WHAT IS REQUIRED -
Please list each quantity named in the preallocation invariant in the BPF patch excerpt below, with what it stands for.

TEXT EXCERPT -
──────

On 5/5/26 4:08 PM, Justin Suess wrote:
> A BPF program attached to tp_btf/nmi_handler can delete map entries or
> swap out referenced kptrs from NMI context. Today that runs the kptr
> destructor inline. Destructors such as bpf_cpumask_release() can take
> RCU-related locks, so running them from NMI can deadlock the system.
> 
> Preallocate offload jobs from the global BPF memory allocator, track the
> number of live destructor-backed references so the pool stays ahead of
> NMI frees, and let the worker invoke the destructor after NMI exits.
> 
> The algorithm for preallocation is simple: The invariant is total >=
> refs + active, where refs = the ref kptrs installed in maps, active =
> jobs being executed in the irq_work worker, and total is the number of
> job structures allocated. To avoid excessive pre-allocation calls while
> maintaining the invariant, we allocate the needed slots, plus a small
> amount of extra, min(needed, BPF_DTOR_KPTR_RESERVE_HEADROOM), where
> BPF_DTOR_KPTR_RESERVE_HEADROOM is 64 in this patch.
> 
> A small but harmless ordering subtlety: the active atomic is read before
> refs. This can result in a small amount of over allocation, but this
> won't be leaked and will properly be carried into the trim stage.

──────

DATASET CONTENT -
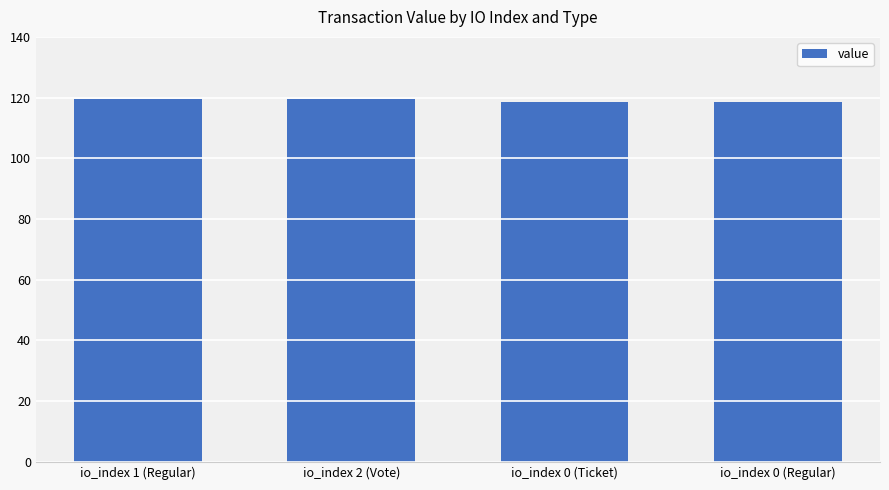

The value at io_index 0 (Regular) is 65.0. True or false?

False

──────

TASK RESPONSE -
- total: the number of job structures allocated
- refs: the ref kptrs installed in maps
- active: the jobs being executed in the irq_work worker